To make progress in a changing world driven by technology and innovation, African enterprises require a holistic cyber-security strategy. This becomes all the more necessary if such enterprises embark on cloud journeys.
Experts have explained that such strategies are needed because the future is cloud-first which is why the global cloud spend is forecast to reach $178 billion in the next 12 months.
Though Africa may lag behind the rest of the world’s cloud adoption with only 15 percent penetration, the continent’s public cloud market has doubled in the past three years, according to Ola Williams, Country Manager, Microsoft Nigeria.
To remain competitive in a digitally transformed business environment, Williams says agile enterprises around the world have also adopted cloud technology to enable new ways of working for their distributed, remote- and hybrid workforce.
“And this new way of working isn’t going anywhere; 60 percent of global knowledge workers are currently remote and, at least, 18 percent will not return to the office. Africa has embraced this trend, too, Williams notes.
According to a 2022 International Labour Organization report that covered more than 1,000 enterprises in 15 African countries, nearly 36 percent of employees worked remotely during the pandemic. The report also reveals that while most future workplaces in Africa won’t be fully remote, they will be either in-person or hybrid.
Another reason cyber-security strategies are needed is that enterprise-wide cloud adoption is increasing as digital-first business leaders look to ensure flexibility through hybrid work, market agility, and business continuity throughout their daily operations.
Paradoxically, however, when a rapid digital evolution is not approached strategically with end-to-end security in mind, it can leave enterprises more vulnerable to cyber-security threats due to a wider set of risks spread across multiple surfaces and entry points.

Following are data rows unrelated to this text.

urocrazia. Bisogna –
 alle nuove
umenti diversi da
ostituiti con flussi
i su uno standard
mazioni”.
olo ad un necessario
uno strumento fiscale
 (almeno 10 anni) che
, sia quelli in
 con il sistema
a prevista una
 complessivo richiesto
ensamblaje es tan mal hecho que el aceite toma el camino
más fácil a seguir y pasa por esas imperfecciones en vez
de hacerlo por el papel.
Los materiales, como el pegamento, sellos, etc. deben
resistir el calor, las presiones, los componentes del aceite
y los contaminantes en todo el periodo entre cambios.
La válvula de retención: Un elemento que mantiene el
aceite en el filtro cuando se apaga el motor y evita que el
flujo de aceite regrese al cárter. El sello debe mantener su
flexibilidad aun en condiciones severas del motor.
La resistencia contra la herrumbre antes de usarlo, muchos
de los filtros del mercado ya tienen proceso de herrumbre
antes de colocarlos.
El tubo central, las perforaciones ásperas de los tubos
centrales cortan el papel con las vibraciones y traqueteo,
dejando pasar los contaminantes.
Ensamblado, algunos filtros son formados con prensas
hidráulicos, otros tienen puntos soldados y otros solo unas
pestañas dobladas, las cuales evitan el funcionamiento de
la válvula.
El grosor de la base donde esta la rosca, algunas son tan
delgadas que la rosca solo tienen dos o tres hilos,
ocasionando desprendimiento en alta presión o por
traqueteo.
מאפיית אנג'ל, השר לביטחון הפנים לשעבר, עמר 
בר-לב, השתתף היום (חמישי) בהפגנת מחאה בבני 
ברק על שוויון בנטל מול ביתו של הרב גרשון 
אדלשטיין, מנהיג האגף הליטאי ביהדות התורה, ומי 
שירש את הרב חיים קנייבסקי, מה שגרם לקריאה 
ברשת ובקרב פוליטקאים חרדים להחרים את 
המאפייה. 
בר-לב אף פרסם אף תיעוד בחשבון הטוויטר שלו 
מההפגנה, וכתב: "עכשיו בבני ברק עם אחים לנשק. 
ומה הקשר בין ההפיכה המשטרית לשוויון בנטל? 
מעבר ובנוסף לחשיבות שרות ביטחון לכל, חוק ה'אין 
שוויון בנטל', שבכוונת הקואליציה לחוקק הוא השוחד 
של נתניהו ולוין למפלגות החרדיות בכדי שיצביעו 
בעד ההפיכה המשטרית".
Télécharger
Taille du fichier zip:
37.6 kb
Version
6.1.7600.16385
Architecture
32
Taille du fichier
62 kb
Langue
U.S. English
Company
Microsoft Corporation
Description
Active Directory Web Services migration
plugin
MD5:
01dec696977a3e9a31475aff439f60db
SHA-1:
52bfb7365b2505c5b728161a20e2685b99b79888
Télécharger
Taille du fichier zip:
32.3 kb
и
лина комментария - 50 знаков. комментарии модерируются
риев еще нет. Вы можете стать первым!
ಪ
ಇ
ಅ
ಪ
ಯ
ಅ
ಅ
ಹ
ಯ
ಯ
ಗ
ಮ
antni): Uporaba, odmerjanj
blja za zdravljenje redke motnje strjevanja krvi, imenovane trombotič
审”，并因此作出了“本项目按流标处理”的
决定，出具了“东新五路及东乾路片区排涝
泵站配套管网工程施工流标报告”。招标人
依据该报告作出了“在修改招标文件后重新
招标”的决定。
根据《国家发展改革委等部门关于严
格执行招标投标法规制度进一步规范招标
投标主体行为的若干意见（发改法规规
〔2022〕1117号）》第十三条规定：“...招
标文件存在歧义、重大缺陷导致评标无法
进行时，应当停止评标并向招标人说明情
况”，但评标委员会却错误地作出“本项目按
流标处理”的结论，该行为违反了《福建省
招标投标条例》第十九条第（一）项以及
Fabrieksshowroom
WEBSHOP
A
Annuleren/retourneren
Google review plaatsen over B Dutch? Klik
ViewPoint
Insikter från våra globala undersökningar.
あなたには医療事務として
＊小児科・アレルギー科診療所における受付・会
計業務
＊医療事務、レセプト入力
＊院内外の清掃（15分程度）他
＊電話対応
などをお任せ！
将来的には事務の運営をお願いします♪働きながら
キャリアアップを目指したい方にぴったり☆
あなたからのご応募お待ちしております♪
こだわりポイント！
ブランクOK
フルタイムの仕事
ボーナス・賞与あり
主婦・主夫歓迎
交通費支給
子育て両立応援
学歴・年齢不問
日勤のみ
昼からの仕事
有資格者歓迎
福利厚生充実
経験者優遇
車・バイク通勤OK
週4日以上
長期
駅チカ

This is particularly important during a cloud migration, when the rush to move business-critical workflows from on-premise to the cloud can unintentionally (and easily) open backdoors to bad actors.
For this reason, Williams advises that a robust, end-to-end cyber-security strategy every step of the way should be adopted by enterprises, especially those already on cloud journeys.
Cyber-security remains a significant concern for enterprises in Africa as, according to the Club of Information Security Experts in Africa (CESIA), in 2022, more than half of companies in Africa believe they are not prepared to handle a large-scale cyber-attack.
And Interpol’s Africa Cyber-threat Assessment report found that more than 90 percent of businesses on the continent operate without the necessary cyber-security protocols.
Williams cites a recent IDC security survey commissioned by Microsoft which shows that only 16 percent of organizations in Nigeria have implemented a full end-to-end security strategy with shared responsibilities, risk tolerance, classified events, and recovery plans in case of an attack.
He says that another 15 percent of surveyed organizations have implemented – but not formally tested or reviewed – a security strategy, adding that organizations in Nigeria still lag in terms of security solution implementations.
“With the acceleration of digital transformation enabling cloud-first and hybrid work environments, it’s more important than ever to have a robust, end-to-end cybersecurity strategy in place – right from the beginning of the cloud journey, and every step of the way,” he emphasized.
According to him, cloud environments are more complex to secure, and a ‘lift-and-shift’ migration approach is no longer feasible, noting that increased hardware, software, and network fragmentation (on-premise, cloud, and hybrid) result in access-control and human-error risks – the latter often being the biggest reason cyber-threats hold in the first place.
Williams also cited a Stanford University study which confirmed that about 88 percent of all data breaches are caused by an employee mistake, explaining that an employee simply failing to limit permissions on a cloud database can easily open the entire organisation to a cyber-attack.
“Approximately 20 percent of organizations in Nigeria indicated that training non-IT employees in security-awareness is one of the most important steps for increasing security. Although this percentage is fairly low, it is expected to increase, with many more organizations expected to launch security awareness campaigns,” he assures.